The beauty of The Indescribable Wow lies in a few things:
Sam Phillips almost playful voice can make you overlook the depth and power in the lyrics.
The lyrics themselves are often both beautiful & potent. Phillips eschews typical song structure in favor of something more closely resembling poetry.
In 1988, T Bone Burnett was not quite the producing legend that he is today. There is an attention to detail on this album that adds a layer of texture to the songs themselves. They’re subtle but present. It’s something he would do time and time again for other artists he has worked with. He has a unique ability to capture the essence of the artist.
The poetic nature and structure of Phillips’ album don’t do much to mask her age. She was 26 years old when The Indescribable Wow came out, presumably 24/25 when she wrote it.

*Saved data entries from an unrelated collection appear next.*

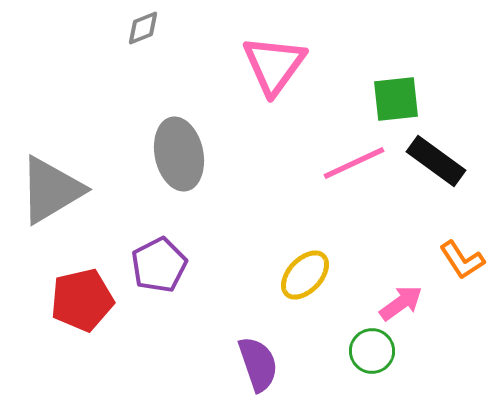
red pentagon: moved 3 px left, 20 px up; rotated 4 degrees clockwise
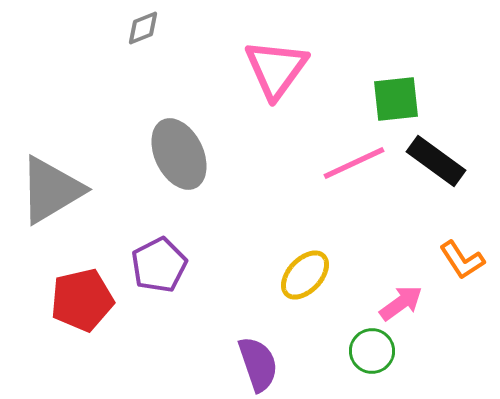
pink triangle: moved 2 px right, 4 px down
gray ellipse: rotated 14 degrees counterclockwise
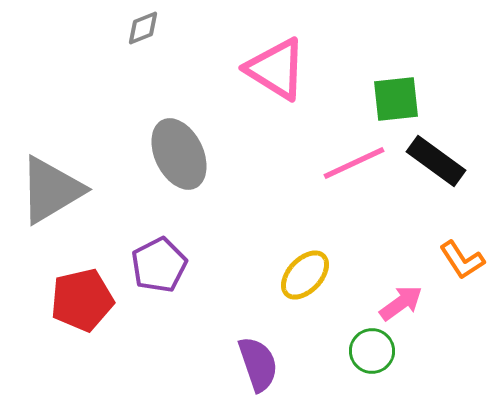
pink triangle: rotated 34 degrees counterclockwise
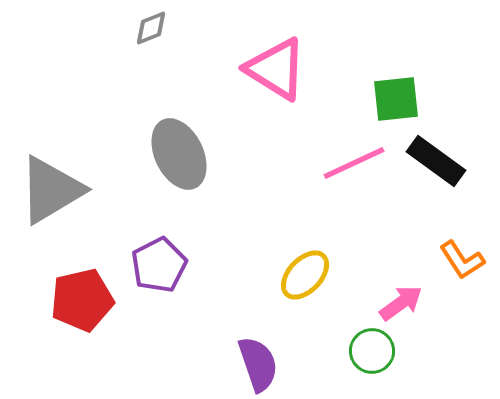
gray diamond: moved 8 px right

It’s not that she was a “young” 26, she was right where any of us were at that age.
For most, in our mid-20’s we still think the world either owes us something or revolves around us … we were still finding our footing in life and love, well, most of us had yet to realize the brutal friend that love can sometimes be. By the mid-aughts, there would be a name for it — the quarter-life crisis.
The Indescribable Wow captures that quarter-life crisis quite well.
Reviews of Phillips’s secular debut were sparse but favorable.
Jimmy Gutterman in his Rolling Stone review of The Indescribable Wow from 1988 said: “Phillips is a major talent, with great rewards to offer.”
Jason Ankeny at AllMusic called her “a pop marvel” and that the songs on The Indescribable Wow “conjure the spirit of prime girl-group-era pop, but her mature, pointed lyrics — largely devoted to sophisticated dissections of modern relationships — shrug off such easy comparisons.”
While Sam Phillips has built and sustained a career in the secular music world, broad commercial success has eluded her. However, she has been recognized among her peers and within the industry having twice been nominated for Grammy Awards and picking one up for an album that contained one of her songs:
As Leslie Phillips, she was nominated in 1985 for Best Gospel Vocal Performance, Female for Black and White in a Grey World.
As Sam Phillips, she was nominated in 1994 for Best Female Rock Vocal Performance for “Circle of Fire” from Martinis & Bikinis.
As Sam Phillips, her song “Sister Rosetta Goes Before Us” was covered by Robert Plant and Alison Krauss on Raising Sand — Grammy Award winner for Record of the Year in 2009.
Proving herself to be a diverse artist, Phillips has also done some acting. She landed the part as the mute terrorist Katya in 1995’s Die Hard with a Vengeance & also made a cameo in the 1997 Wim Wenders film The End of Violence, singing part of “Animals on Wheels” from her album Omnipop.
Along the way, she struck up a friendship with screenwriter Amy Sherman-Palladino. So while you may never have heard a Sam Phillips song, if you’ve ever watched Gilmore Girls, Bunheads, or The Marvelous Mrs. Maisel, you’ve heard Sam Phillips work.
Her friendship with Amy Sherman-Palladino led her on an unexpected detour into composing music for television. Phillips has created the music for all three of Sherman-Palladino’s shows — Gilmore Girls, Bunheads, and The Marvelous Mrs. Maisel.
Sam Phillips stepped into the studio to record her secular debut after having kicked the can around in the Christian music world. She was no neophyte.
But when she stepped out of the studio the record she released was very different from her previous work (obviously) and very appropriately named — The Indescribable Wow.